そして目の前には先ほどの青い髪色が美しい女性。
「貴方は……蒼乃さん」
女神の力を極限まで行使して泡となって消えてしまったはずの蒼乃がそこにいた。
どうしてここに、と疑問が浮かんだがこの世界は神秘に溢れている。
これはそれらの一つに過ぎないのだと不思議と自然と受け入れられた。
「もう薄々勘づいているかもしれないけれど、わたしは貴女の前世の存在、水の女神、蒼乃よ。そして今の暁乃さんは水聖に祝福をもたらす伝説の金魚姫」
「金魚姫……?」
暁乃は意味が分からず首を傾げると蒼乃はこくりと頷いた。
「わたしは生前、水聖を守護する役目を担っていたの。でも死んでしまったあとは龍神である白蓮がその務めを引き継ぐことになる。もちろん彼の力は信じていたけれど、きっとしばらくはわたしを失った喪失感に苛まれる。そうなれば水聖を守るのに支障をきたすかもしれない。だから完全に消える直前に別の存在として生まれ変わることを決めたの」
「それがわたし……」
「ええ。その暁色の髪色がその証拠。わたしの予想通り、悲しみに暮れてしまった白蓮は龍宮に閉じこもってしまって務めを行うのがままならなかった。水聖は昔より酷く荒れてしまってそれは地上にも影響が出ているの」
「だから最近、妖魔が出現しやすくなって生贄の存在が必要だった、ということですね」
「本当にごめんなさい。貴方につらい思いをさせてしまって。その髪色のせいで家族から酷い扱いを受けていたのでしょう? 水聖や地上を守るためとはいえ、大変な役目を受け継がせてしまったわ」
蒼乃は申し訳なさそうに表情を歪め、目を伏せた。
罪悪感のあまり暁乃をまっすぐに見られないのだろう。
真相が明らかになったが何故か怒りは湧かなかった。
逆にその姿に心が切なくなって気がつけば手を伸ばし、謝る彼女を抱き締めていた。
「……暁乃さん?」
不思議そうに訊ねる蒼乃の背中に両手を回したまま浮かんだ想いを一つ一つ丁寧に紡いで言葉へと変えた。

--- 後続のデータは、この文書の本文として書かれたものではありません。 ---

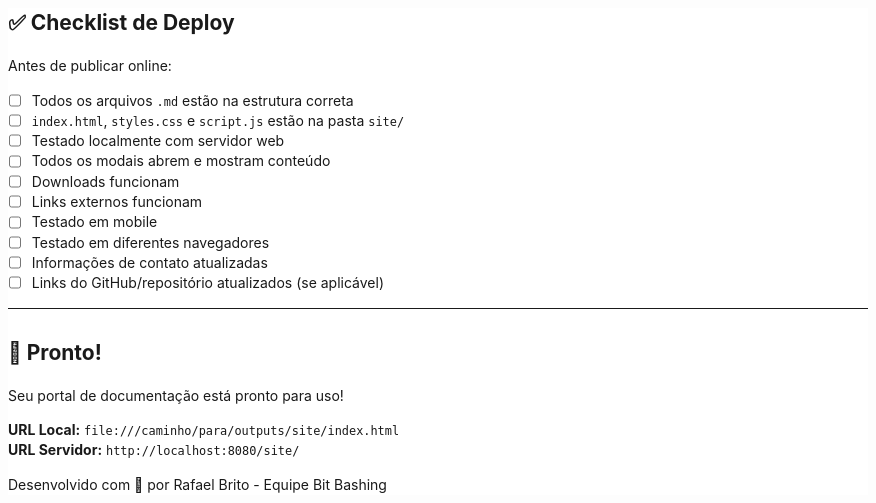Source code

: 
## ✅ Checklist de Deploy

Antes de publicar online:

- [ ] Todos os arquivos `.md` estão na estrutura correta
- [ ] `index.html`, `styles.css` e `script.js` estão na pasta `site/`
- [ ] Testado localmente com servidor web
- [ ] Todos os modais abrem e mostram conteúdo
- [ ] Downloads funcionam
- [ ] Links externos funcionam
- [ ] Testado em mobile
- [ ] Testado em diferentes navegadores
- [ ] Informações de contato atualizadas
- [ ] Links do GitHub/repositório atualizados (se aplicável)

---

## 🎉 Pronto!

Seu portal de documentação está pronto para uso!

**URL Local:** `file:///caminho/para/outputs/site/index.html`  
**URL Servidor:** `http://localhost:8080/site/`

Desenvolvido com 💙 por Rafael Brito - Equipe Bit Bashing
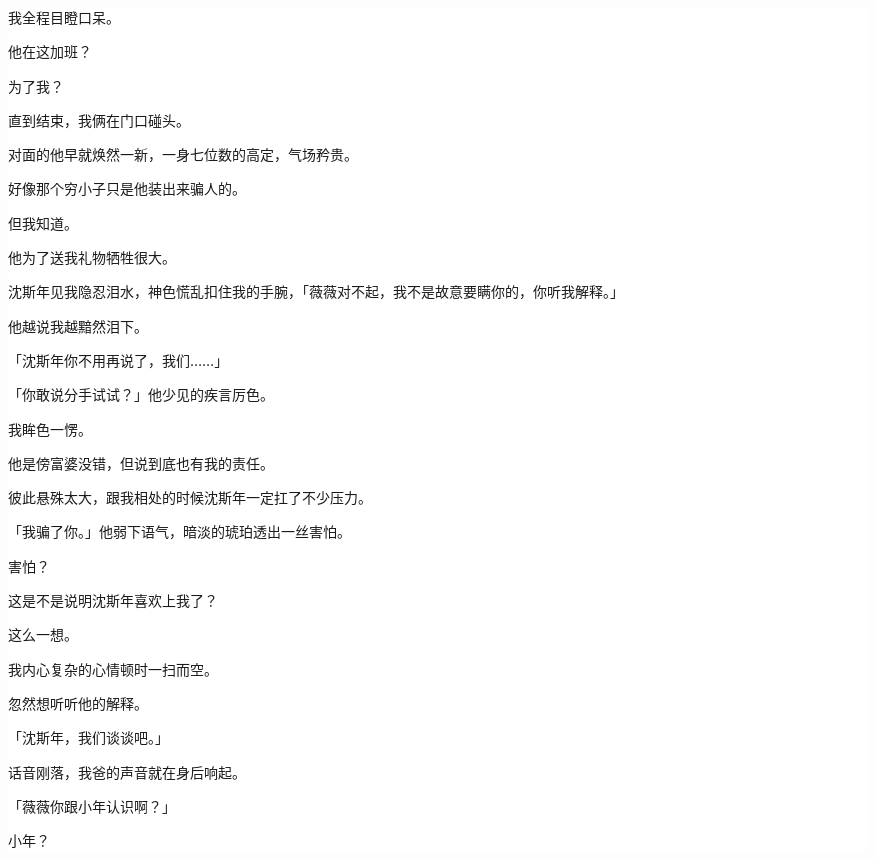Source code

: 我全程目瞪口呆。


他在这加班？


为了我？


直到结束，我俩在门口碰头。


对面的他早就焕然一新，一身七位数的高定，气场矜贵。


好像那个穷小子只是他装出来骗人的。


但我知道。


他为了送我礼物牺牲很大。


沈斯年见我隐忍泪水，神色慌乱扣住我的手腕，「薇薇对不起，我不是故意要瞒你的，你听我解释。」


他越说我越黯然泪下。


「沈斯年你不用再说了，我们……」


「你敢说分手试试？」他少见的疾言厉色。


我眸色一愣。


他是傍富婆没错，但说到底也有我的责任。


彼此悬殊太大，跟我相处的时候沈斯年一定扛了不少压力。


「我骗了你。」他弱下语气，暗淡的琥珀透出一丝害怕。


害怕？


这是不是说明沈斯年喜欢上我了？


这么一想。


我内心复杂的心情顿时一扫而空。


忽然想听听他的解释。


「沈斯年，我们谈谈吧。」


话音刚落，我爸的声音就在身后响起。


「薇薇你跟小年认识啊？」


小年？
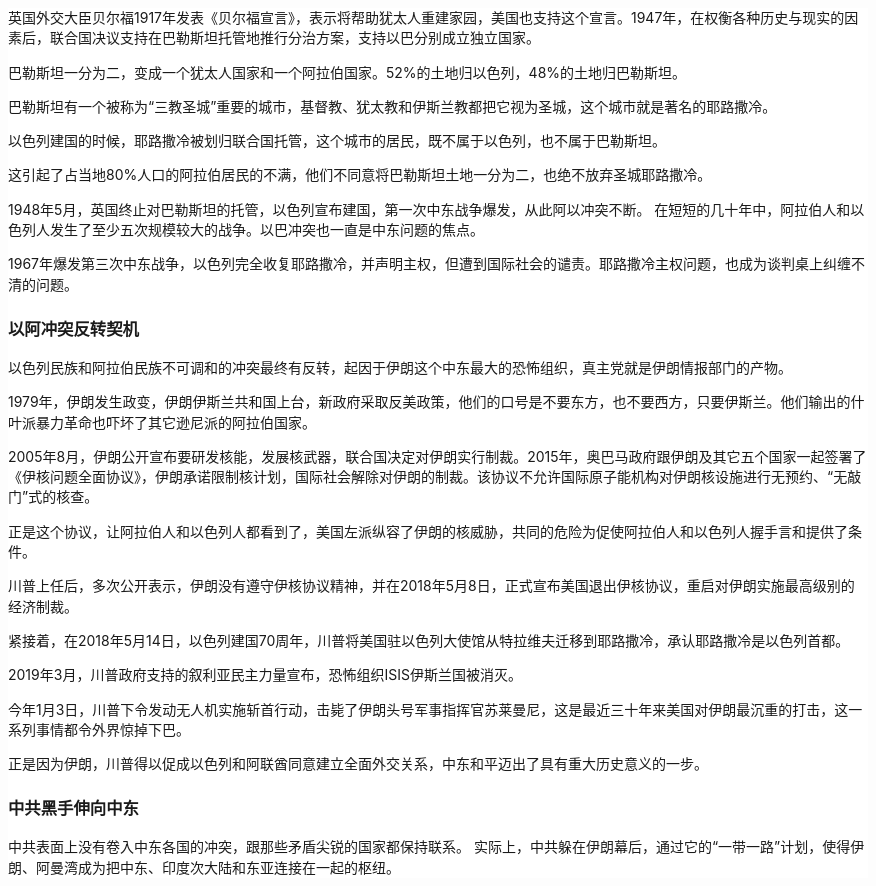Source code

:  英国外交大臣贝尔福1917年发表《贝尔福宣言》，表示将帮助犹太人重建家园，美国也支持这个宣言。1947年，在权衡各种历史与现实的因素后，联合国决议支持在巴勒斯坦托管地推行分治方案，支持以巴分别成立独立国家。
</p>
<p>
 巴勒斯坦一分为二，变成一个犹太人国家和一个阿拉伯国家。52%的土地归以色列，48%的土地归巴勒斯坦。
</p>
<p>
 巴勒斯坦有一个被称为“三教圣城”重要的城市，基督教、犹太教和伊斯兰教都把它视为圣城，这个城市就是著名的耶路撒冷。
</p>
<p>
 以色列建国的时候，耶路撒冷被划归联合国托管，这个城市的居民，既不属于以色列，也不属于巴勒斯坦。
</p>
<p>
 这引起了占当地80%人口的阿拉伯居民的不满，他们不同意将巴勒斯坦土地一分为二，也绝不放弃圣城耶路撒冷。
</p>
<p>
 1948年5月，英国终止对巴勒斯坦的托管，以色列宣布建国，第一次中东战争爆发，从此阿以冲突不断。
 <span style="font-weight: 400;">
  在短短的几十年中，阿拉伯人和以色列人发生了至少五次规模较大的战争。以巴冲突也一直是中东问题的焦点。
 </span>
</p>
<p>
 1967年爆发第三次中东战争，以色列完全收复耶路撒冷，并声明主权，但遭到国际社会的谴责。耶路撒冷主权问题，也成为谈判桌上纠缠不清的问题。
</p>
<h3>
 以阿冲突反转契机
</h3>
<p>
 以色列民族和阿拉伯民族不可调和的冲突最终有反转，起因于伊朗这个中东最大的恐怖组织，真主党就是伊朗情报部门的产物。
</p>
<p>
 1979年，伊朗发生政变，伊朗伊斯兰共和国上台，新政府采取反美政策，他们的口号是不要东方，也不要西方，只要伊斯兰。他们输出的什叶派暴力革命也吓坏了其它逊尼派的阿拉伯国家。
</p>
<p>
 2005年8月，伊朗公开宣布要研发核能，发展核武器，联合国决定对伊朗实行制裁。2015年，奥巴马政府跟伊朗及其它五个国家一起签署了《伊核问题全面协议》，伊朗承诺限制核计划，国际社会解除对伊朗的制裁。该协议不允许国际原子能机构对伊朗核设施进行无预约、“无敲门”式的核查。
</p>
<p>
 正是这个协议，让阿拉伯人和以色列人都看到了，美国左派纵容了伊朗的核威胁，共同的危险为促使阿拉伯人和以色列人握手言和提供了条件。
</p>
<p>
 川普上任后，多次公开表示，伊朗没有遵守伊核协议精神，并在2018年5月8日，正式宣布美国退出伊核协议，重启对伊朗实施最高级别的经济制裁。
</p>
<p>
 紧接着，在2018年5月14日，以色列建国70周年，川普将美国驻以色列大使馆从特拉维夫迁移到耶路撒冷，承认耶路撒冷是以色列首都。
</p>
<p>
 2019年3月，川普政府支持的叙利亚民主力量宣布，恐怖组织ISIS伊斯兰国被消灭。
</p>
<p>
 今年1月3日，川普下令发动无人机实施斩首行动，击毙了伊朗头号军事指挥官苏莱曼尼，这是最近三十年来美国对伊朗最沉重的打击，这一系列事情都令外界惊掉下巴。
</p>
<p>
 正是因为伊朗，川普得以促成以色列和阿联酋同意建立全面外交关系，中东和平迈出了具有重大历史意义的一步。
</p>
<h3>
 中共黑手伸向中东
</h3>
<p>
 中共表面上没有卷入中东各国的冲突，跟那些矛盾尖锐的国家都保持联系。
 <span style="font-weight: 400;">
  实际上，中共躲在伊朗幕后，通过它的“一带一路”计划，使得伊朗、阿曼湾成为把中东、印度次大陆和东亚连接在一起的枢纽。
 </span>
</p>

「確かにつらくて悲しい思いはたくさんしてきました。このまま消えてしまいたいと願うほどに……。でもこの髪色は誇って良いのだと貴方の記憶を見て知ることが出来ました。とても優しい蒼乃さんが残してくれた大切な宝物なんだと」
「こんなわたしを許してくれるの?」
「許すも何も初めから怒っていませんよ。わたし、貴方のように強くなれるか分からないけれど自分に出来ることを探して頑張ってみようと思います」
「大丈夫、きっと暁乃さんなら出来るわ。異界の水を飲んだ貴女は眠っていた本来の力を目覚めさせたはず。ずっと見守っているわ。……ありがとう、本当にありがとう」
そして蒼乃は涙を流しながら煌めく光の粒となって消えていったのだった。